Once you have decided on the number of profiles you would like to use, you should re-run "inspectProfiles" with that number set. It will return a dataframe (called "lpaData"" in this example) that includes the profile membership scores to be used as a predictor or outcome of any system variables of interest. The function "makeFullData" then combines the profile membership data with your original dataframe containing the system variables you would like to explore as predictors and outcomes of the profile membership.

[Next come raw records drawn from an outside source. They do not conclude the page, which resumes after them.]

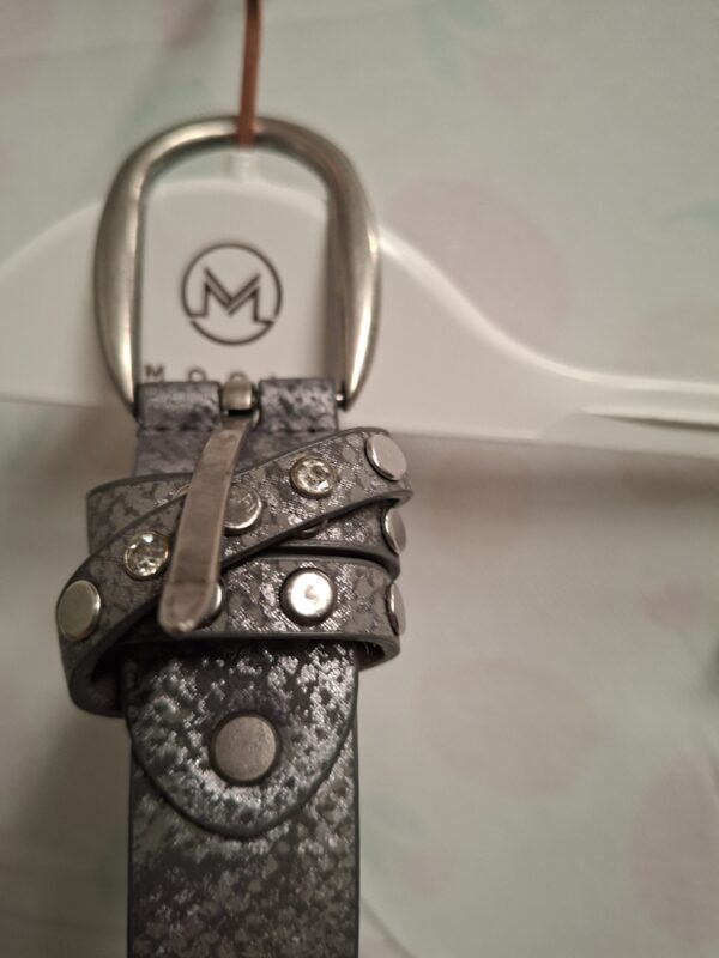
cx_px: 360
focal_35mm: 23
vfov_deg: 73.9
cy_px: 479
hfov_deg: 58.9
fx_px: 637
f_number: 1.8
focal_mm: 5.54
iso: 250
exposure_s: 1/60
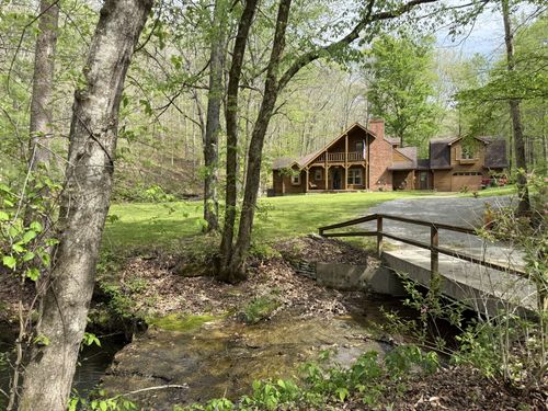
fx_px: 380
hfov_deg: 71.6
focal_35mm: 24
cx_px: 274
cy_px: 206
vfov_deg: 56.8
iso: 80
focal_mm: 6.76
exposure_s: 1/1122
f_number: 1.78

fullData <- makeFullData(basedata=data1, personId="person", dyadId="couple", dist_name="female", 
                         lpaData=lpaData, params=clo$params)
head(fullData)

Finally, if the number of profiles you have chosen provides a good representation of the data, you should be able to at least fantasize that you can see the prototypical trajectories reflected in the raw data. Of course, the raw data has a lot of noise which makes it hard to see patterns, but a good LPA solution should produce groups of dyads that appear to at least have some similarity to each other and the prototypical trajectories. In order to assess this, we provide the function "plotDataByProfile" that produces plots of the raw data grouped by profile membership. You can either have the plots displayed on the screen, or save them as a pdf.

# display plots on screen
profilePlots <- plotDataByProfile(prepData=data2, fullData=fullData, n_profiles= 3, dist0name="men", dist1name="women", plot_obs_name="Dial", printPlots=T)
# save plots to pdf
pdf("dataByProfile.pdf")
plotDataByProfile(prepData=data2, fullData=fullData, n_profiles= 2, dist0name="men", dist1name="women", plot_obs_name="Dial")
dev.off()

Here we show a few examples from each profile. In this example, there is some evidence of the partner's showing in-phase synchrony in Profile 1, especially towards the end of the conversation, while those in Profile 2 appear somewhat less tightly connected.

Next Steps and a Warning

At this point you have a dataframe containing the original data, combined with profile membership for each dyad. You also have a dataframe with the coupled-oscillator parameter estimates for each dyad. One option is to use the built-in capability of rties for using profile memberships to either predict, or be predicted by, the system variable (see vignette called "sysVar_inOut"). Another option is to do whatever further analyses you want outside the rties environment. But please, if you use the parameter estimates in subsequent analyses, do not investigate one (or several) in isolation! THe predicted dynamics depend on all of the parameters operating together as a set. For example, it is an error to take one parameter, for example the male's damping parameter, and correlate it with something else. You could have two dyads, both of which have the male damping parameter estimated to be -.12, but those dyads could still have completely different dynamics (e.g., could end up in different profiles), depending on the values of all the other parameters. So, whatever you do, keep the parameters operating together as a set or be warned that any findings are uninterpretable.